Columbia International Affairs Online: Working Papers

CIAO DATE: 01/2009

Biélorussie 2006. Manipulation électorale dans une dictature post-soviétique

Jean-Charles Lallemand

June 2006

Centre d'Etudes et de Recherches Internationales

Abstract

Lors de l’éclatement de l’Union soviétique en 1991 et de la chute du parti unique, les élites dirigeantes des quinze républiques nouvellement indépendantes semblaient converties au principe démocratique de l’élection libre et pluraliste. Quinze ans plus tard, plusieurs Etats post-soviétiques connaissent au contraire le renforcement de régimes présidentiels autoritaires. Tout en organisant des scrutins pseudo-concurrentiels à échéances régulières, les élites au pouvoir manipulent sans scrupule les élections pour renforcer leur emprise autoritaire. Parmi ces pays, la Biélorussie d’Alexandre Loukachenko est un modèle du genre : elle n’a pas connu de scrutin libre et honnête depuis 1996.

Ancien directeur de sovkhoze devenu député au Soviet suprême de la République de Biélorussie en 1990, Alexandre Loukachenko a été élu en juillet 1994 premier président du pays, au suffrage universel direct.

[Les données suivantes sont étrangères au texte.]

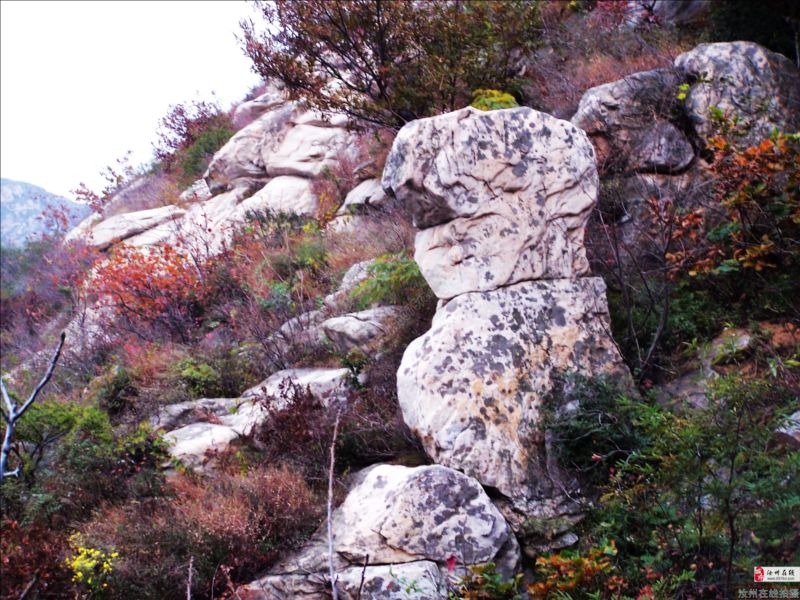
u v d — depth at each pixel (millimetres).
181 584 4898
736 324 6113
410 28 9359
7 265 17578
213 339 8891
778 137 5758
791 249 6070
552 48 10453
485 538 4836
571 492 5285
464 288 5809
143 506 5629
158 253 11219
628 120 7344
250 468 6008
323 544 5012
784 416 4512
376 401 6445
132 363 8648
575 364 5797
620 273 6246
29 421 6172
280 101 15820
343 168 12336
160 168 17062
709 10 9445
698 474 4297
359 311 7957
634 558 4633
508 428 5445
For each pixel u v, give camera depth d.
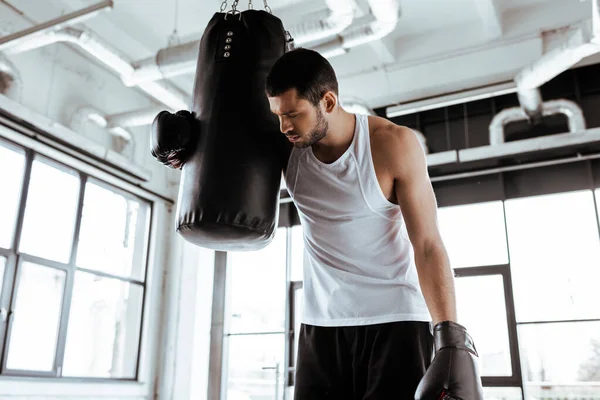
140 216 6.51
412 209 1.25
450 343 1.09
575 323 5.25
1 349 4.61
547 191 5.70
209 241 1.46
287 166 1.39
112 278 5.91
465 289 5.71
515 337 5.37
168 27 5.66
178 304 6.49
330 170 1.29
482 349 5.47
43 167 5.23
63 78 5.54
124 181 6.07
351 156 1.26
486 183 5.93
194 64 4.55
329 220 1.34
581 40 4.32
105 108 5.99
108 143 6.02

Sur fond de crise économique profonde, il a adopté un discours populiste anti-corruption, renvoyant dos-à-dos l’ancienne nomenklatoura communiste et les réformateurs d’après 1991. Fort de ses 81% de suffrages acquis au second tour, il écrasa tant les nationalistes biélorusses que les apparatchiks pro-Moscou et enchaîna aussitôt les mesures d’exception et les référendums plébiscitaires, jusqu’au coup d’Etat constitutionnel de novembre 1996 : prolongation de deux ans du premier mandat présidentiel de cinq ans ; dissolution du Soviet suprême élu en 1995, remplacé par un Parlement bicaméral avec des membres nommés par le président ; nomination par le président des responsables des plus hautes juridictions.